賀川礼は今日も冷水シャワーを浴びたようで、指が冷たく、ぶつけた膝に触れると、涼しくて心地よかった。
ただし、彼女の角度からは、彼のすっきりとした横顔のラインがはっきりと見え、喉仏や鎖骨に水滴が伝い、さらに深く、深く流れ落ちていく……
目が熱くなり、じっと見つめることができなかった。
「痛いのか?」賀川礼は顔を上げて彼女を見た。
「ま、まあまあです。」
「じゃあ、なぜ顔が赤いんだ?」
「赤くなってますか?」
「なぜ俺を見られないんだ?」賀川礼は賢く、彼女が何から逃げているのかすぐに察した。
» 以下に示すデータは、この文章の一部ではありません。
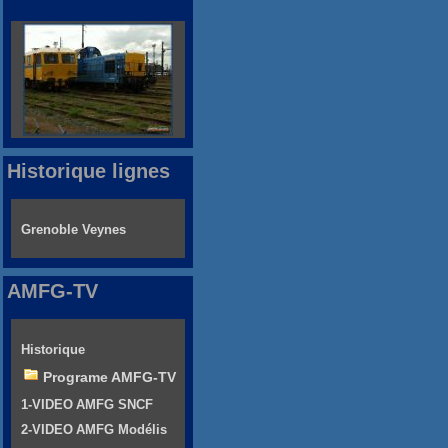
Historique lignes
Grenoble Veynes
AMFG-TV
Historique
Programe AMFG-TV
1-VIDEO AMFG SNCF
2-VIDEO AMFG Modélis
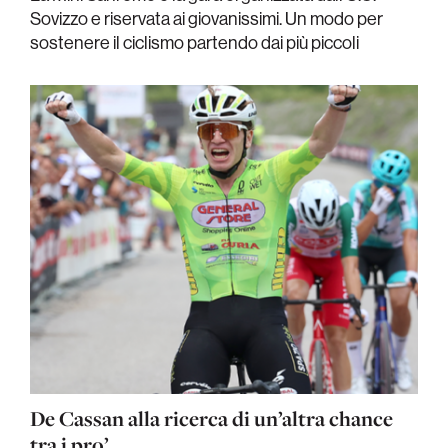
Sovizzo e riservata ai giovanissimi. Un modo per
sostenere il ciclismo partendo dai più piccoli
De Cassan alla ricerca di un’altra chance
tra i pro’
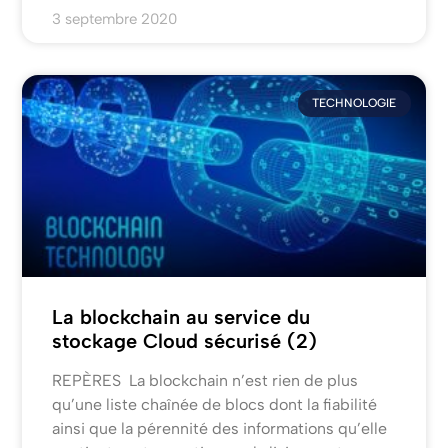
3 septembre 2020
TECHNOLOGIE
La blockchain au service du
stockage Cloud sécurisé (2)
REPÈRES La blockchain n’est rien de plus
qu’une liste chaînée de blocs dont la fiabilité
ainsi que la pérennité des informations qu’elle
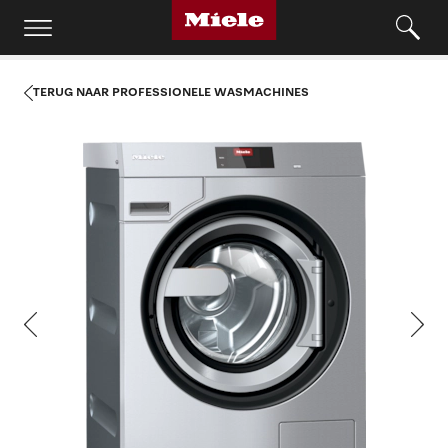
TERUG NAAR PROFESSIONELE WASMACHINES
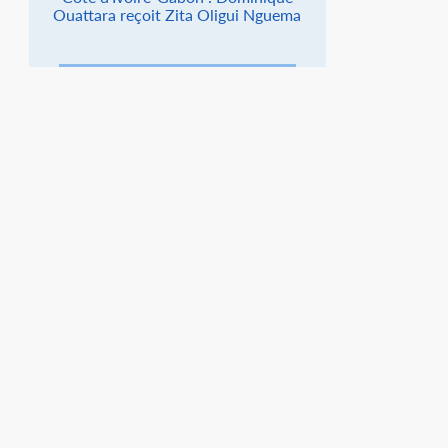
Ouattara reçoit Zita Oligui Nguema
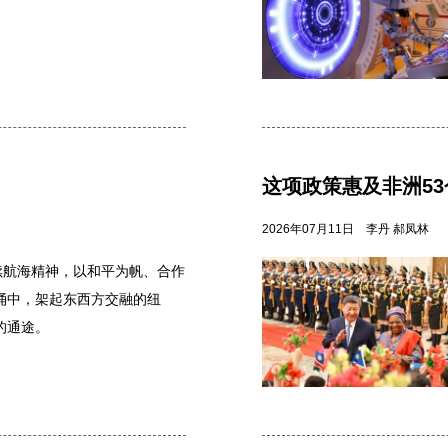
这项政策惠及非洲5
2026年07月11日
李丹 郝凤林
续航海精神，以和平为帆、合作
涌中，架起东西方交融的纽
的通途。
「見られないなんてことないです。」鐘见寧は強がった。
「恥ずかしいのか?」
「今どき、見慣れてますよ。特にダンスの時なんか、男性バレエダンサーは体にぴったりした衣装で、あなたより体格のいい人もいっぱい見てきましたから……」
鐘见寧が強がり続けていると、賀川礼は突然立ち上がり、両手でベッドを支え、彼女を自分の体とベッドの間に閉じ込めた。
鐘见寧の目の前には彼の裸の上半身があった。
逃げられない。
視線を下げると、腹部を越えて、さらに下へ行くと、もっと大変なことになる。
彼女の顔は、どんどん赤くなっていき、
血が滴り落ちそうなほど真っ赤になった。
「言ってみろ、俺より体格のいい男を一体何人見てきたんだ?」賀川礼の声はゆっくりとしていたが、体はどんどん近づいてきているようだった。
ついに、くっつきそうになるまで……
彼の強い気配が漂い、鐘见寧は頭皮がぞわぞわした。